§ Your instructions:
Without changing a word, repeat the data, and include no pictures.

§ Provided entries:
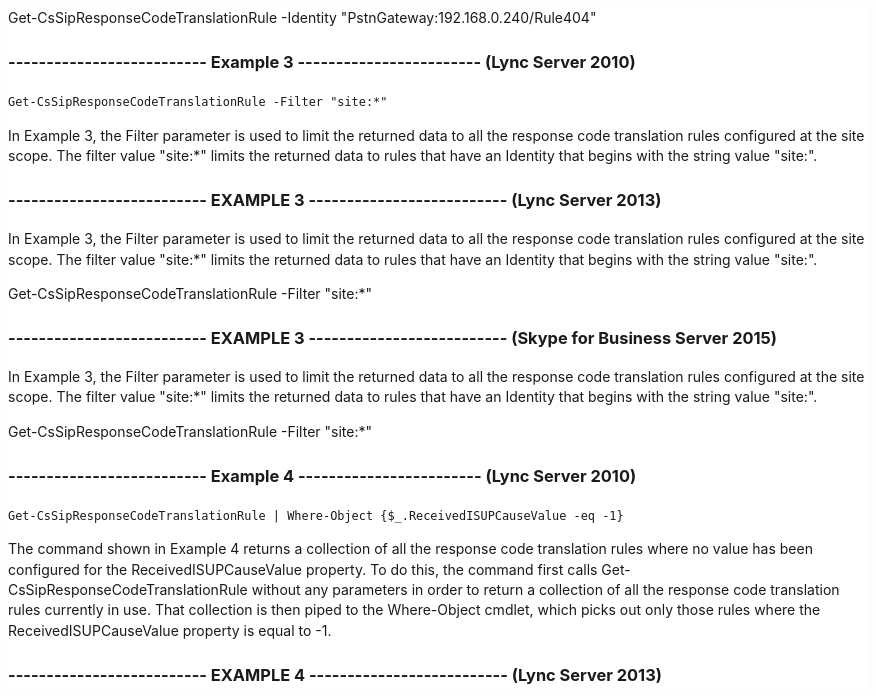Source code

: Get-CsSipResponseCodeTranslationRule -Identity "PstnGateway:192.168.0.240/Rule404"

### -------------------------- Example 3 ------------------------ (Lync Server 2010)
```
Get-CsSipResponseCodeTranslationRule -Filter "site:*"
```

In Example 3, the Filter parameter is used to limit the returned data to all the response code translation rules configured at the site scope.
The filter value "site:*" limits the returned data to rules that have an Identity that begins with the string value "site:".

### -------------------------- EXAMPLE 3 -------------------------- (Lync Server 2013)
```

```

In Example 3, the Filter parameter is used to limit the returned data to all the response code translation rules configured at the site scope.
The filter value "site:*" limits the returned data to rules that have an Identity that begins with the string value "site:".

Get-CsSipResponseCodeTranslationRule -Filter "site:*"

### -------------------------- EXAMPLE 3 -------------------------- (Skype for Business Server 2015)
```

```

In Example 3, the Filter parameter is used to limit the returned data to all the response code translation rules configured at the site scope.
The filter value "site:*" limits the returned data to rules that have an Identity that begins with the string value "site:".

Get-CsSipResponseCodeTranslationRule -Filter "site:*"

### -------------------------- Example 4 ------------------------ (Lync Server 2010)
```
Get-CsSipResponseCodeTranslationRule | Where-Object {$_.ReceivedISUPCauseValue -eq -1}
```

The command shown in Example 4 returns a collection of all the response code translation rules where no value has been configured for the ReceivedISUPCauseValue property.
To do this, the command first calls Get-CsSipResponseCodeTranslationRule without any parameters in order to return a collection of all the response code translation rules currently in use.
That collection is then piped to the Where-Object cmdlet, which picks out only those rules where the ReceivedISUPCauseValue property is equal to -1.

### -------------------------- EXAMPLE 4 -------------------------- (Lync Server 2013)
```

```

§ Problem solution:
Source code

: Get-CsSipResponseCodeTranslationRule -Identity "PstnGateway:192.168.0.240/Rule404"

### -------------------------- Example 3 ------------------------ (Lync Server 2010)
```
Get-CsSipResponseCodeTranslationRule -Filter "site:*"
```

In Example 3, the Filter parameter is used to limit the returned data to all the response code translation rules configured at the site scope.
The filter value "site:*" limits the returned data to rules that have an Identity that begins with the string value "site:".

### -------------------------- EXAMPLE 3 -------------------------- (Lync Server 2013)
```

```

In Example 3, the Filter parameter is used to limit the returned data to all the response code translation rules configured at the site scope.
The filter value "site:*" limits the returned data to rules that have an Identity that begins with the string value "site:".

Get-CsSipResponseCodeTranslationRule -Filter "site:*"

### -------------------------- EXAMPLE 3 -------------------------- (Skype for Business Server 2015)
```

```

In Example 3, the Filter parameter is used to limit the returned data to all the response code translation rules configured at the site scope.
The filter value "site:*" limits the returned data to rules that have an Identity that begins with the string value "site:".

Get-CsSipResponseCodeTranslationRule -Filter "site:*"

### -------------------------- Example 4 ------------------------ (Lync Server 2010)
```
Get-CsSipResponseCodeTranslationRule | Where-Object {$_.ReceivedISUPCauseValue -eq -1}
```

The command shown in Example 4 returns a collection of all the response code translation rules where no value has been configured for the ReceivedISUPCauseValue property.
To do this, the command first calls Get-CsSipResponseCodeTranslationRule without any parameters in order to return a collection of all the response code translation rules currently in use.
That collection is then piped to the Where-Object cmdlet, which picks out only those rules where the ReceivedISUPCauseValue property is equal to -1.

### -------------------------- EXAMPLE 4 -------------------------- (Lync Server 2013)
```

```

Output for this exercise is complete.